Nor all thy piety nor wit shall lure it back
To cancel half a line,
Nor all thy tears wash out a word of it.’
God says, ‘Live a life of love, just as Christ loved,’ and those
words of the law of God, far from inspiring us and leaving us with a
warm glow, search and condemn us leaving us without hope in the world.
However, Christianity, immediately it shows us our sin, presents to
us the grace of God in Jesus Christ. That is absolutely crucial to
Christianity or it will become a religion of Pharisaism. Adam Laughton
of the Southport Baptist Church has just returned from a conference in
Nigeria and he listened to a number of African sermons and this is his
impression of what he heard in an article he wrote in the GBM Herald:
‘There is a worrying tendency amongst preachers there to overstate our
Christian duties whilst under-emphasising the grace of God in our
salvation. Several expositions we heard took this pattern: the
Scriptures were read, some introductory comments were given before
winding up (in volume and earnestness) to the climax of the sermon which
consisted of telling us we should be loving more, praying more, giving
more, evangelising more etc. All true, but without the encouragements of
seeing the grace of God in the face of Christ Jesus, an exclusive diet
of such preaching could, over time, only discourage God’s people.’
So Paul is always returning to the extraordinary grace of Christ. He
will say that the Lord Jesus gave himself, or humbled himself, or
emptied himself. His life was not wrested from him by men. Freely he
gave himself. His Father didn’t insist, "Son you do what I tell
you to do." It was absolutely voluntarily that he did so. It was
genuinely and willingly done. He was not humbled by the Sanhedrin, and
by Pilate, and by the execution squad, he humbled himself.
We see examples of such wonderful behaviour in our every day life. On
January 14 in 1982 on a freezing evening a 737 plane crashed into the
14th Street bridge as it was trying to land in Washington Airport. There
were 79 passengers and crew on board and the plane began to sink in the
Potomac River. Only five people were saved. This was done by a single
helicopter hovering overhead and pulling people out by a line one by
one. A passenger was standing at a door and he attached the lifeline to
a passenger and the person was winched away, and then it returned and
this man again attached it to another passenger and she was saved, and
then he attached it to another, and he was winched to safety, and so on.

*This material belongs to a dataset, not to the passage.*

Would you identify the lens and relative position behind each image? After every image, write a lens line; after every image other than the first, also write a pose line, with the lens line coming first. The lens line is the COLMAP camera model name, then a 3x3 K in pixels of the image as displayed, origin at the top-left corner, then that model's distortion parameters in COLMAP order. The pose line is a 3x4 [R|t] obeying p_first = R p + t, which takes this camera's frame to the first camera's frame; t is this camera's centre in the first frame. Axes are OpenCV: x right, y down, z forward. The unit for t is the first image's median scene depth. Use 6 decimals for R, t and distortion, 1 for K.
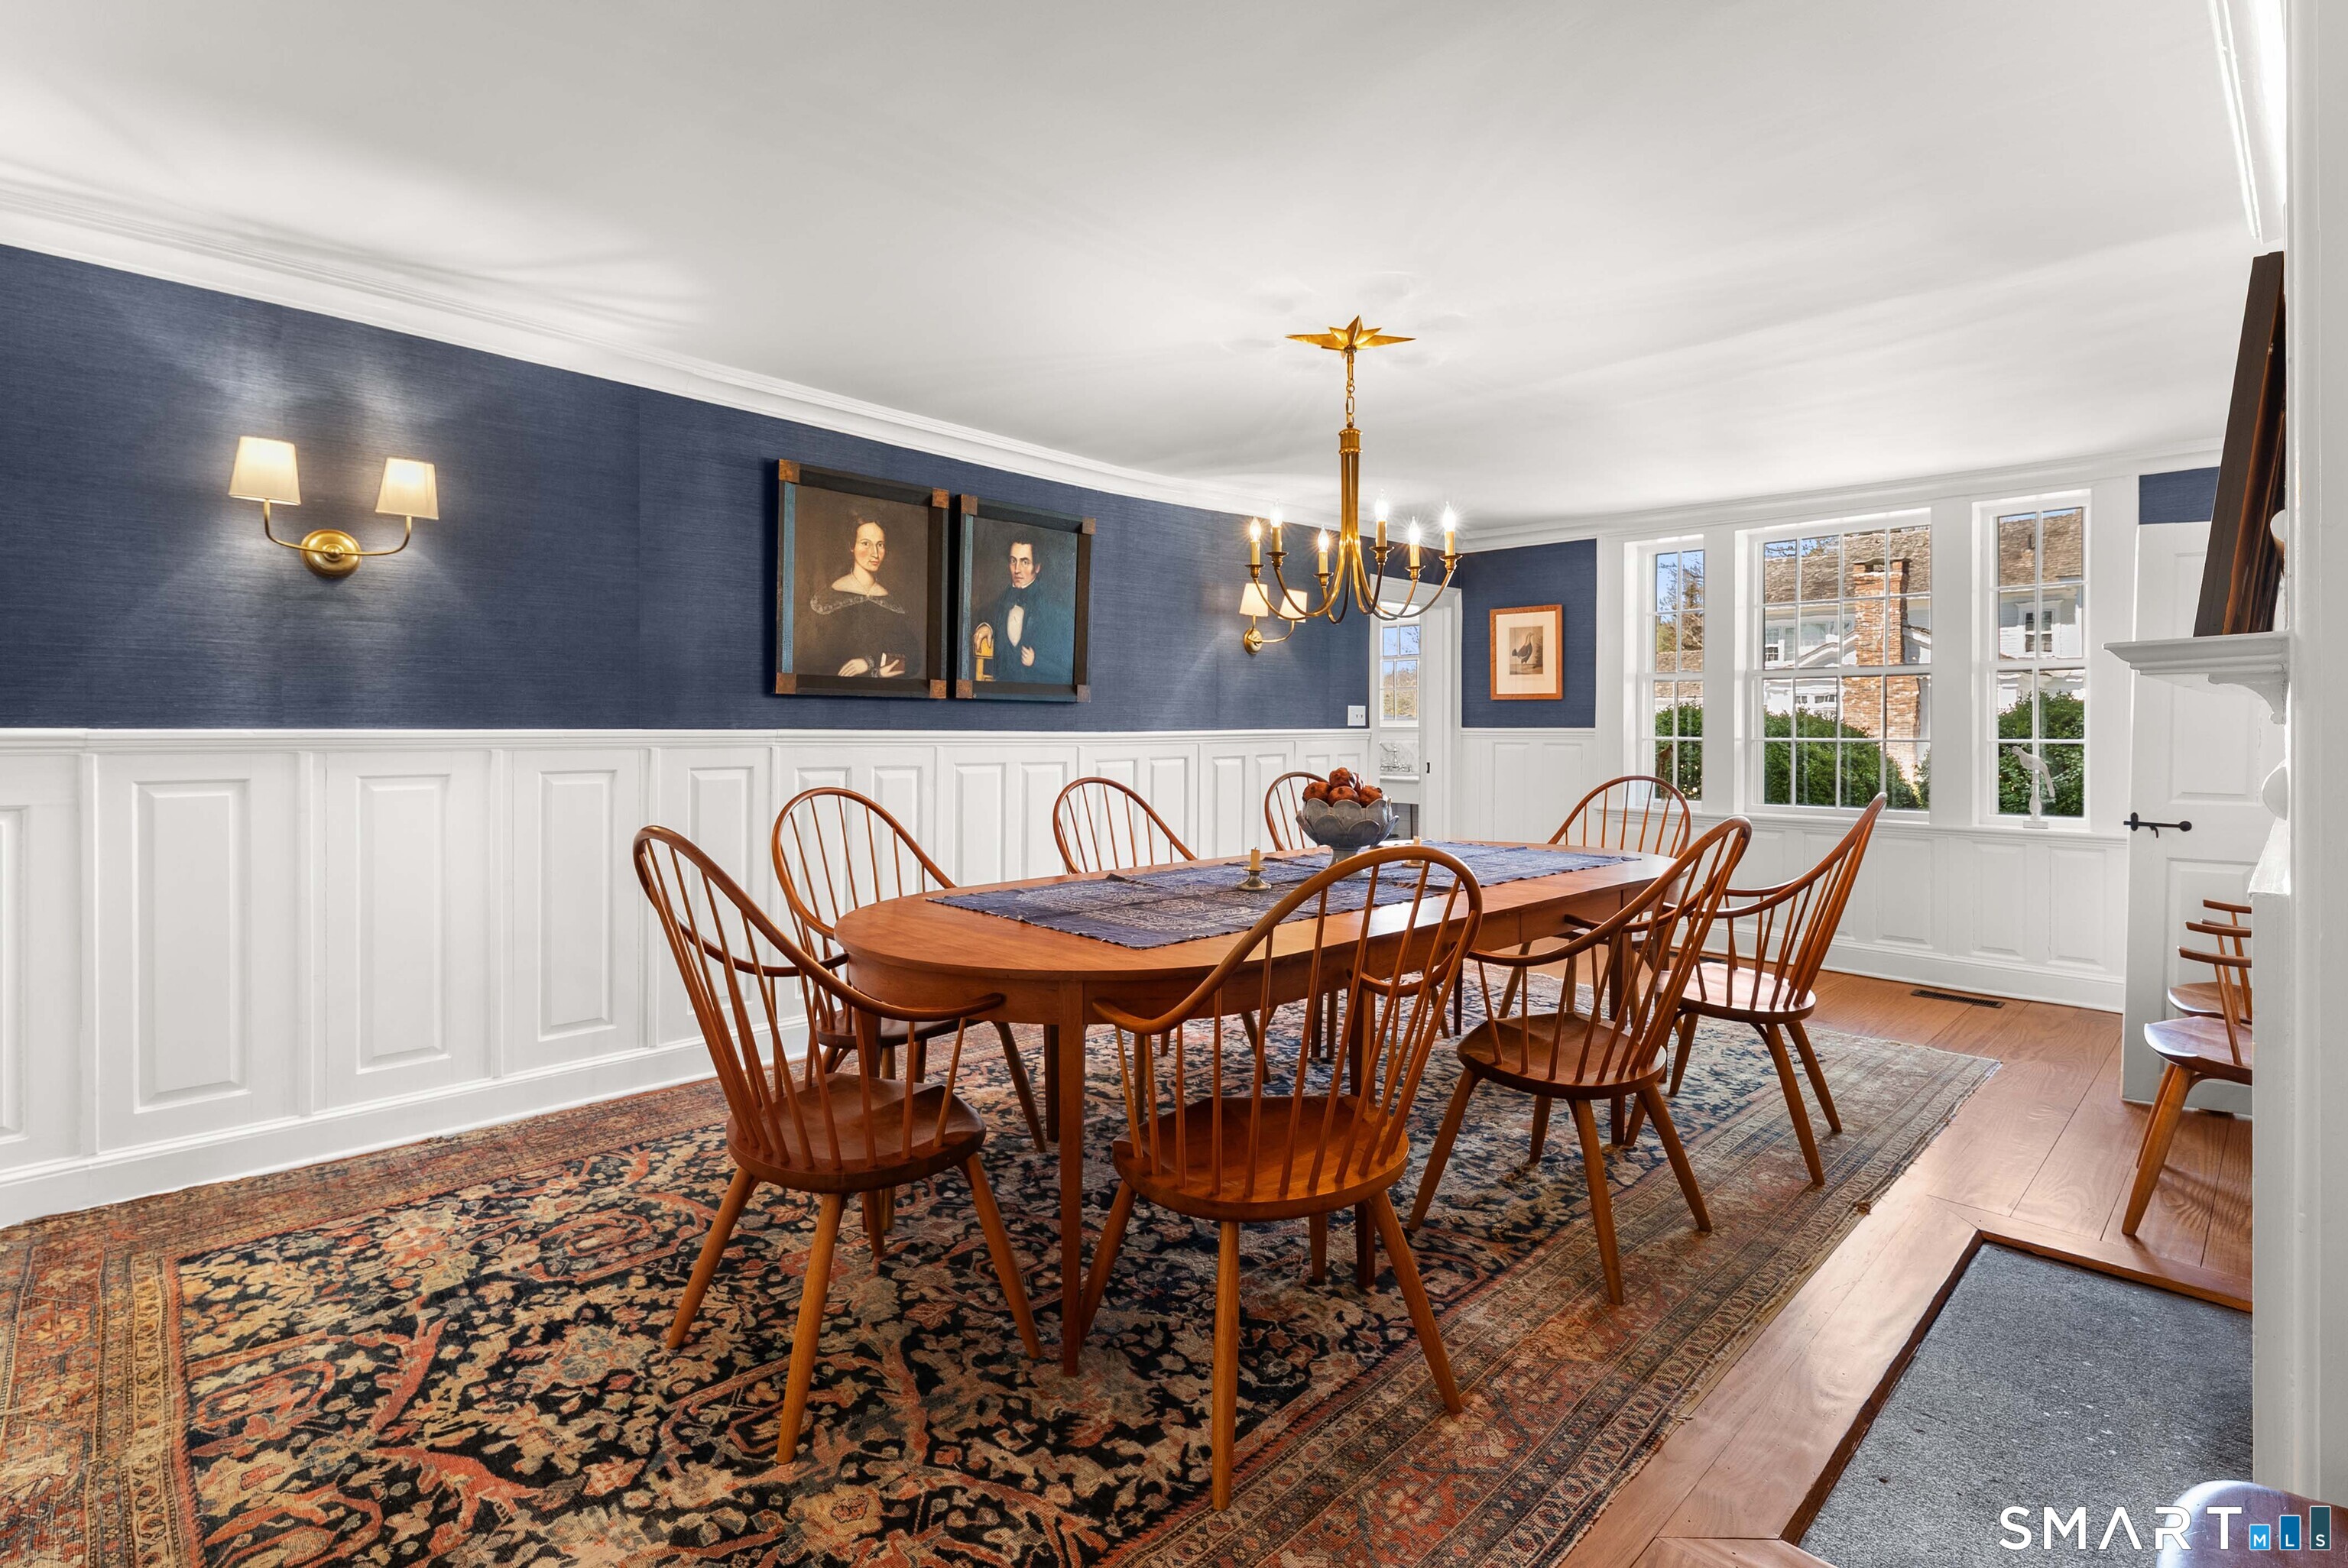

Five times he did that and then the plane went under. That man gave his
life absolutely freely so that those five people might be rescued before
him. A man gives his life for others. Someone lays down his life for his
friends. We know of such instances. Christ freely gave his life that we
might live.
I find the poems of R S Thomas to be generally grim but this poem
gives us a glimpse of the self-giving of Christ:
And God held in his hand
A small globe. Look, he said,
The son looked. Far off,
As through water, he saw
A scorched land of fierce
Colour. The light burned
There; rusted buildings
Cast their shadows: a bright
Serpent, a river
Uncoiled itself, radiant
With slime.
On a bare
Hill a bare tree saddened
The sky. Many people
Held out their thin arms
To it, as though waiting
For a vanished April
To return to its crossed
Boughs. The son watched
Them. Let me go there, he said.
‘Let me go there’ expresses Christ’s willingly giving himself
up. He left the glories of fellowship with his Father, all the perfect
delights of heaven’s uncreated and eternal blessedness, and he came to
this scorched land where the serpent, the god of this world, exercises
his control. Then on Calvary Christ picked up our sin as a filthy
stinking robe, with a stench that was revolting, and he covered his
spotless self with it. Have you been stopped short by some of the
hideous, hellish, manifestations of sin? You know that men will behead a
man they do not know on camera and put the video of that gross evil on
the Internet. We gasp at such cruelty. Have you seen the ravages of sin
in a human life and wanted to draw back from the sight? You turn the
face of your child away to something else. If you, a sinner, feel like
that, what do you think was the reaction of the Son of God when he was
clothed in our depravity? Yet the grace of Jesus Christ constrained him
to give himself up so freely and lovingly!